WHAT TO WORK ON: Where a line of the records holds the string "Соглашения", copy that line.

EXCERPTED RECORDS:
• • • • • • •

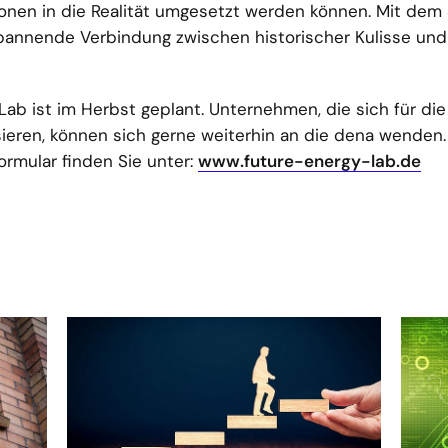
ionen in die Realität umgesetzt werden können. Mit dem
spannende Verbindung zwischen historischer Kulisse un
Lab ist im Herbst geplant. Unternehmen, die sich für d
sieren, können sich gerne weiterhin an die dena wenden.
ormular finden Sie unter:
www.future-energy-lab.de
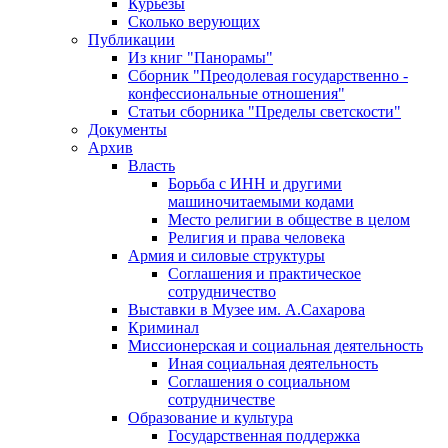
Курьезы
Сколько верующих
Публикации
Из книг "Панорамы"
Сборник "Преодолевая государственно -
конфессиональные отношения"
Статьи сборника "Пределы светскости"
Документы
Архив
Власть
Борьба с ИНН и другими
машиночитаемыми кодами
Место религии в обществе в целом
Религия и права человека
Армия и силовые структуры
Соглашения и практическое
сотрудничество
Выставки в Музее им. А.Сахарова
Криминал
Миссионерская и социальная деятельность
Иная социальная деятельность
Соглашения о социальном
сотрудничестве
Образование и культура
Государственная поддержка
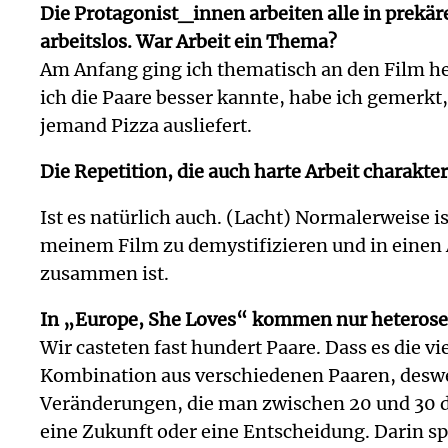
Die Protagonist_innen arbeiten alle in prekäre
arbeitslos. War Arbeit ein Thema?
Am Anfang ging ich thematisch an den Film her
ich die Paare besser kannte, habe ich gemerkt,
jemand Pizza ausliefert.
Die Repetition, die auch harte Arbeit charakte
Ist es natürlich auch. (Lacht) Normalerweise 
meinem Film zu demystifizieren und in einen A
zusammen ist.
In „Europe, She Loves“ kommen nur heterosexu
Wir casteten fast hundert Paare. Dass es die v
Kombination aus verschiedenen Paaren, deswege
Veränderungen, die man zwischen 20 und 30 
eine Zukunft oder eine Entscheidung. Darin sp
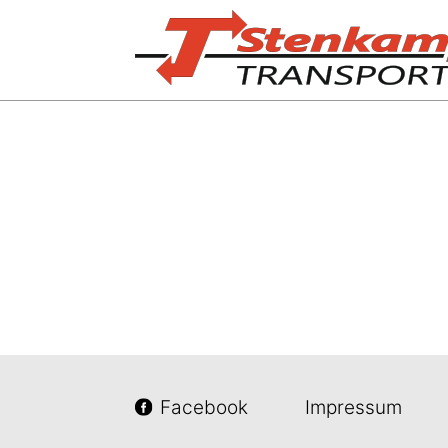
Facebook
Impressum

• • • • • • •

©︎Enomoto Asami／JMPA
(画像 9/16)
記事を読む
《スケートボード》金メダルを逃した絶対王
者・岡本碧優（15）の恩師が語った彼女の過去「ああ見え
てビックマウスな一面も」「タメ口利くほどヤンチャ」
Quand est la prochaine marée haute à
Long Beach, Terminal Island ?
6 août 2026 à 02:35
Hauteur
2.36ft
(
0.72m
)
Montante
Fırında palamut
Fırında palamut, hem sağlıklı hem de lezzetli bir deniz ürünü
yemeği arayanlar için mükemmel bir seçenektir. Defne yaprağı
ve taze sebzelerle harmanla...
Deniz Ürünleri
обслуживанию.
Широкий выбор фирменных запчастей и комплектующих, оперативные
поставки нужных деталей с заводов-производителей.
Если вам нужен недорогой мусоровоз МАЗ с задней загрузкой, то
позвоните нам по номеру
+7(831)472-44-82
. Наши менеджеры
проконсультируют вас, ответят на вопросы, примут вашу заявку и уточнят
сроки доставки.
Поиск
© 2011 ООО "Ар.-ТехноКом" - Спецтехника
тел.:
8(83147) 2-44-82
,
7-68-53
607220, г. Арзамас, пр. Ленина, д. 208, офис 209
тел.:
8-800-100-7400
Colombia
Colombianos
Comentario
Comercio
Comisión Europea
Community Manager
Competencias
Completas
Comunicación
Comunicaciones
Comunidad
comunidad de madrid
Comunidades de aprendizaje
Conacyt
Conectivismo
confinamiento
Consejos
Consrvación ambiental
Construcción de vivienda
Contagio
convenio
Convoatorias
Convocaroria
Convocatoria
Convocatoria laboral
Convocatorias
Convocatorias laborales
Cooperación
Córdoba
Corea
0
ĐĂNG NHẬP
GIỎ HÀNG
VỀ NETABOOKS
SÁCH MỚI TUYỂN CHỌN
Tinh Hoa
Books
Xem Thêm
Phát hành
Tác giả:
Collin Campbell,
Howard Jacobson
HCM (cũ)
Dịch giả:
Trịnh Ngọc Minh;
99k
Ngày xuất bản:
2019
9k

• • • • • • •

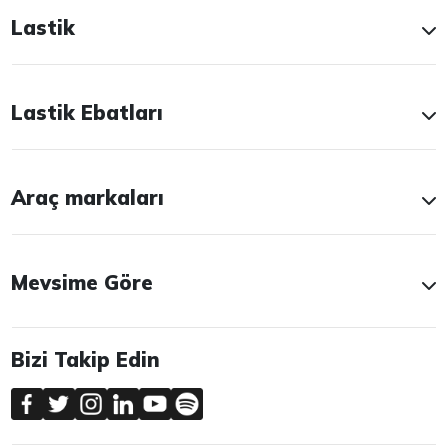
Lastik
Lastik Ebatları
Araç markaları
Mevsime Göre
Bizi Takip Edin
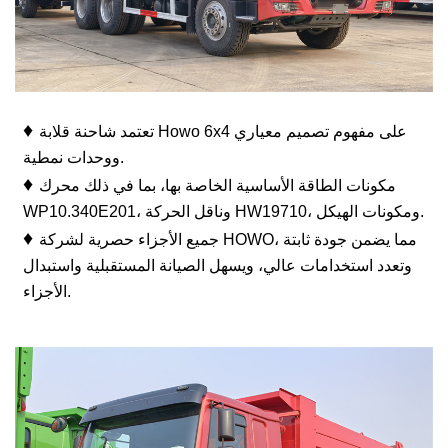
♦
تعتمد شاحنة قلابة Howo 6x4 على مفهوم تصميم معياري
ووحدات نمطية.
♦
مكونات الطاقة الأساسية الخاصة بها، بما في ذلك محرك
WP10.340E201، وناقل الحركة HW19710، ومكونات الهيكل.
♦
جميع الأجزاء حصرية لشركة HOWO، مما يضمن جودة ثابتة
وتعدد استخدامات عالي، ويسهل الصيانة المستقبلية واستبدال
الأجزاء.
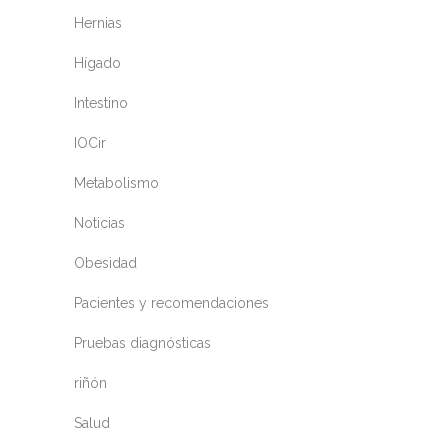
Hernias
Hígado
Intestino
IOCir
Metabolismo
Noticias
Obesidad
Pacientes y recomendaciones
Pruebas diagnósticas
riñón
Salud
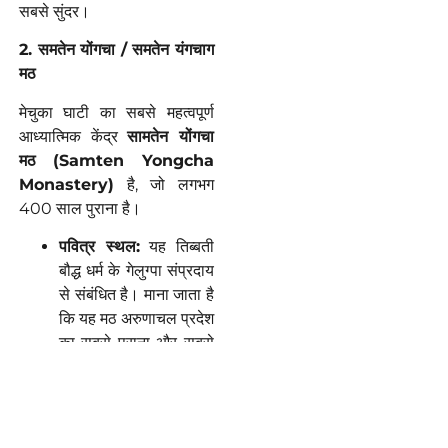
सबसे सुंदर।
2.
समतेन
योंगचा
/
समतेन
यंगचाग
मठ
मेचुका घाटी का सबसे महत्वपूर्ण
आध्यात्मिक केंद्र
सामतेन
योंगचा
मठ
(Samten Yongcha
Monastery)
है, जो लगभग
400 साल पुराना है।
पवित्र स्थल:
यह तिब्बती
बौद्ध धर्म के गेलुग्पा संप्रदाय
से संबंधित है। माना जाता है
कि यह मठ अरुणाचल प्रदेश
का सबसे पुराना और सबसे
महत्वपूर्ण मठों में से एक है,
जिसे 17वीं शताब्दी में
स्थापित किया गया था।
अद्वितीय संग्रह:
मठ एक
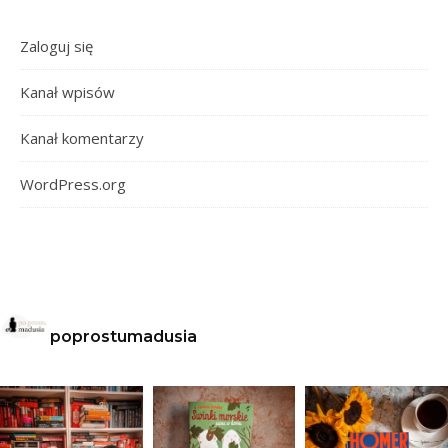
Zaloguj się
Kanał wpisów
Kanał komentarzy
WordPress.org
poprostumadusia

• • • • • • •

ANSWER TO THIS TASK:
Соглашения и практическое
Соглашения о социальном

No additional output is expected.